I had built and was managing a web site that takes registrations from thousands of people around the state for a variety of sporting events. One of the goals of the site is to collect better quality data for the people running the events, i.e. they basically needed to get a better handle on how many people were actually attending.
One of the other goals of the site was to make it as easy and hassle-free as possible for anyone to register. This meant that requiring people to sign up for an account with usernames and passwords was undesirable, so make it possible for someone to just sign up with all their info in one session (i.e. never authenticated), then never return.
This also meant that if someone started to register one day, but abandoned their “shopping cart” (so to speak), and then came back the next day, they happily re-entered all their info again – which caused duplicate records to appear in the database. Someone accidentally closes their browser – another duplicate record. Someone signs up their friend on their behalf, not knowing their friend had already signed up – another duplicate record. Someone with very little computer experience gets an error (e.g. “Date of birth must be entered.”) and responds by closing the browser and restarting – and doing this multiple times – we got five duplicate records from this person.
So I built an automated alert system which would email the team coordinators a list of the duplicate records, based on a simple case-insensitive match on first name + surname (we did have one case last year where two different people happened to have the same name, but this is a very rare occurrence when you’re talking about only a few thousand people). I also built a de-duplicator which allowed me to compare two records side-by-side and delete one of them.
In the crunch week (the week before nominations close), we were getting 40+ registrations per day – and each day I was deleting 4 or 5 duplicate records. I thought there must be a better way.
So I (naïvely) quietly added a simple validation check to the signup page – if the player’s name was already registered it showed the error message “Sorry, a registration under you name has already been created. Please login to change your registration.” along with my contact details.
It worked, kind of – immediately I got 3 emails and 1 phone call from people who had started their signup, having earlier ignored or missed the email with their login details, and tried to sign up again. I made sure they could login, and they were able to update their existing registration without creating duplicate records. I was quietly optimistic that it would work better now.
Unfortunately, I was wrong. A few days later (today, actually) I decided to do an audit to see if my change had actually made things better or not.
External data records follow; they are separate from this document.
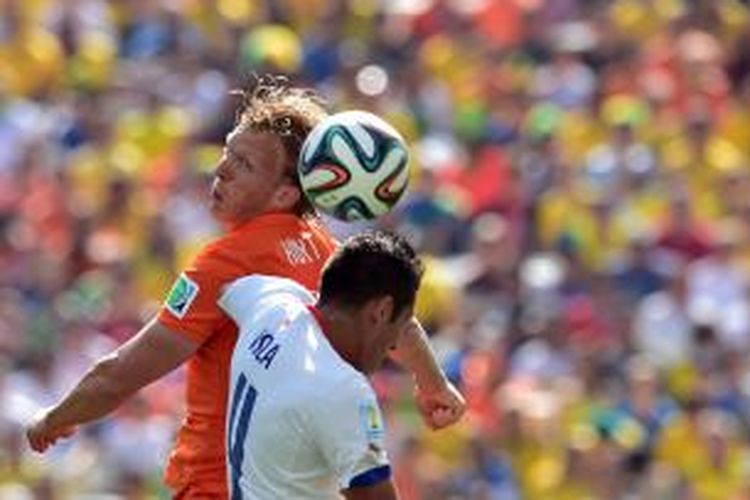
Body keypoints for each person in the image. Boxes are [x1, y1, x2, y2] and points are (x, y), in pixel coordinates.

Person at [25, 74, 465, 498]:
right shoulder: (324, 251)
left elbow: (121, 374)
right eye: (228, 153)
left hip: (217, 488)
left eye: (245, 164)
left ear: (285, 194)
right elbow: (399, 325)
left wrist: (55, 417)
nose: (222, 169)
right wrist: (433, 384)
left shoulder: (226, 265)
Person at [220, 231, 423, 499]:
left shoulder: (272, 304)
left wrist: (433, 380)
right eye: (402, 323)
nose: (396, 341)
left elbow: (223, 286)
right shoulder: (343, 388)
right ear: (381, 311)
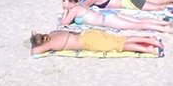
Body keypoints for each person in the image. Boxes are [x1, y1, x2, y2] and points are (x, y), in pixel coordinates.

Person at [59, 0, 173, 33]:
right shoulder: (80, 6)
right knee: (138, 21)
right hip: (109, 15)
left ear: (70, 1)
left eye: (64, 1)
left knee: (137, 25)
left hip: (107, 20)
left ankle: (166, 29)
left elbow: (64, 23)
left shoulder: (74, 9)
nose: (63, 3)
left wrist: (65, 11)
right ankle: (167, 24)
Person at [29, 29, 163, 55]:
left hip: (87, 41)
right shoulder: (54, 33)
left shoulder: (50, 44)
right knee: (121, 39)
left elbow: (34, 51)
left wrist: (37, 44)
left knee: (119, 46)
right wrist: (35, 34)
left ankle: (148, 49)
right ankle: (148, 39)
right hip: (89, 33)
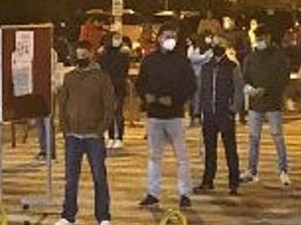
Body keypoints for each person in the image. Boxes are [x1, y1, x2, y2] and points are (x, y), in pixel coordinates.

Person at [53, 42, 116, 225]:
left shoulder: (101, 78)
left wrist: (100, 129)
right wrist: (65, 128)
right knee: (71, 178)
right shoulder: (70, 77)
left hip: (93, 136)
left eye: (84, 55)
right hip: (73, 136)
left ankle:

I suspected that some people might ignore that error message and just put in a different name. My suspicion was warranted, as it turns out.
So far I’ve gone through over 800 records and found variances of “Bloggs, Joe” or “Bloggs, Joe B” or “Bloggso, Joe” or “Bloggs Is My Name, Joe” scattered throughout. All my validation had done was put a roadblock in front of the users, who simply drove around it by putting in a slightly different name (I saw a lot of them simply put in their middle name), and now (more importantly) my de-duplicator is useless because it only finds matches on exact given names and surnames.
I’ve removed the validation. The duplicate records are manageable, and the system is overall easier for everyone with less validation.